-- HOW TO COMPLETE THIS TASK --
In this exercise, the data must be written out exactly.

[DATA TO EXAMINE Boundary: Start]

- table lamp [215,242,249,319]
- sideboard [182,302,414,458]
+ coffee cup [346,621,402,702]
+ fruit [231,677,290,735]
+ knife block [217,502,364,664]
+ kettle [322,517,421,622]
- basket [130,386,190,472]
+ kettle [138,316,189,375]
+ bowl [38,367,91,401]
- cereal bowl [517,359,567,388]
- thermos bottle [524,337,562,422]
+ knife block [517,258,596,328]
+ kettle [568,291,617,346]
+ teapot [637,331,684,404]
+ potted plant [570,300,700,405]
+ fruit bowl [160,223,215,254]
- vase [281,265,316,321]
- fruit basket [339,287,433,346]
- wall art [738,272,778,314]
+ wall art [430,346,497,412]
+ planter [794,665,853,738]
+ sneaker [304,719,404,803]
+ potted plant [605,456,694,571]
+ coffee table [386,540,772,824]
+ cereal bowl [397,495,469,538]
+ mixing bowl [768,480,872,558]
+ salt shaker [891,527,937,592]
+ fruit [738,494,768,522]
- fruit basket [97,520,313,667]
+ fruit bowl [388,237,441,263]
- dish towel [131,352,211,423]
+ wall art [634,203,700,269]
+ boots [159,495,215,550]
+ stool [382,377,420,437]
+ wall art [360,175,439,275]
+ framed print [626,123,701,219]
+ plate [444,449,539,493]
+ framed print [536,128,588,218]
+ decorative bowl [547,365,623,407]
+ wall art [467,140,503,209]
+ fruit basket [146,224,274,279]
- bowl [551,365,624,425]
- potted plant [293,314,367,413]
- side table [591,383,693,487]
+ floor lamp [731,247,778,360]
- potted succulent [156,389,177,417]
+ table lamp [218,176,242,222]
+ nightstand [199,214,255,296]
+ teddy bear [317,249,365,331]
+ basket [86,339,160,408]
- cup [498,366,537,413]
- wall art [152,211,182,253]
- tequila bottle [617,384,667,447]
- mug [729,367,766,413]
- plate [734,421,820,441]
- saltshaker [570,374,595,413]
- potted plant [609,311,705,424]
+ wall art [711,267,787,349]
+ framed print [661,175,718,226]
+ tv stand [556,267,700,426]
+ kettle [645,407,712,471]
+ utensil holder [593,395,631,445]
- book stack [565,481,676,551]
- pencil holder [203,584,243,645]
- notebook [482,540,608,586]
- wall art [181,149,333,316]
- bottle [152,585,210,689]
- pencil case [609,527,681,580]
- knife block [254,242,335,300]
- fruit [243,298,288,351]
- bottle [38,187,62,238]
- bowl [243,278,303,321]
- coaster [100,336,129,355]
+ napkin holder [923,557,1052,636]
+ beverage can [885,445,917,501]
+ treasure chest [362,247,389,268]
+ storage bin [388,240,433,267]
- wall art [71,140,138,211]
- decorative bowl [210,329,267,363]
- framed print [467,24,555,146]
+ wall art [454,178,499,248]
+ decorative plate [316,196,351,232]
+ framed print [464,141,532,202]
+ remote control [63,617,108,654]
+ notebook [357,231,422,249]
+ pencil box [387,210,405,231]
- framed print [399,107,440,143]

[DATA TO EXAMINE Boundary: End]

-- ANSWER TO THIS EXERCISE --
- table lamp [215,242,249,319]
- sideboard [182,302,414,458]
+ coffee cup [346,621,402,702]
+ fruit [231,677,290,735]
+ knife block [217,502,364,664]
+ kettle [322,517,421,622]
- basket [130,386,190,472]
+ kettle [138,316,189,375]
+ bowl [38,367,91,401]
- cereal bowl [517,359,567,388]
- thermos bottle [524,337,562,422]
+ knife block [517,258,596,328]
+ kettle [568,291,617,346]
+ teapot [637,331,684,404]
+ potted plant [570,300,700,405]
+ fruit bowl [160,223,215,254]
- vase [281,265,316,321]
- fruit basket [339,287,433,346]
- wall art [738,272,778,314]
+ wall art [430,346,497,412]
+ planter [794,665,853,738]
+ sneaker [304,719,404,803]
+ potted plant [605,456,694,571]
+ coffee table [386,540,772,824]
+ cereal bowl [397,495,469,538]
+ mixing bowl [768,480,872,558]
+ salt shaker [891,527,937,592]
+ fruit [738,494,768,522]
- fruit basket [97,520,313,667]
+ fruit bowl [388,237,441,263]
- dish towel [131,352,211,423]
+ wall art [634,203,700,269]
+ boots [159,495,215,550]
+ stool [382,377,420,437]
+ wall art [360,175,439,275]
+ framed print [626,123,701,219]
+ plate [444,449,539,493]
+ framed print [536,128,588,218]
+ decorative bowl [547,365,623,407]
+ wall art [467,140,503,209]
+ fruit basket [146,224,274,279]
- bowl [551,365,624,425]
- potted plant [293,314,367,413]
- side table [591,383,693,487]
+ floor lamp [731,247,778,360]
- potted succulent [156,389,177,417]
+ table lamp [218,176,242,222]
+ nightstand [199,214,255,296]
+ teddy bear [317,249,365,331]
+ basket [86,339,160,408]
- cup [498,366,537,413]
- wall art [152,211,182,253]
- tequila bottle [617,384,667,447]
- mug [729,367,766,413]
- plate [734,421,820,441]
- saltshaker [570,374,595,413]
- potted plant [609,311,705,424]
+ wall art [711,267,787,349]
+ framed print [661,175,718,226]
+ tv stand [556,267,700,426]
+ kettle [645,407,712,471]
+ utensil holder [593,395,631,445]
- book stack [565,481,676,551]
- pencil holder [203,584,243,645]
- notebook [482,540,608,586]
- wall art [181,149,333,316]
- bottle [152,585,210,689]
- pencil case [609,527,681,580]
- knife block [254,242,335,300]
- fruit [243,298,288,351]
- bottle [38,187,62,238]
- bowl [243,278,303,321]
- coaster [100,336,129,355]
+ napkin holder [923,557,1052,636]
+ beverage can [885,445,917,501]
+ treasure chest [362,247,389,268]
+ storage bin [388,240,433,267]
- wall art [71,140,138,211]
- decorative bowl [210,329,267,363]
- framed print [467,24,555,146]
+ wall art [454,178,499,248]
+ decorative plate [316,196,351,232]
+ framed print [464,141,532,202]
+ remote control [63,617,108,654]
+ notebook [357,231,422,249]
+ pencil box [387,210,405,231]
- framed print [399,107,440,143]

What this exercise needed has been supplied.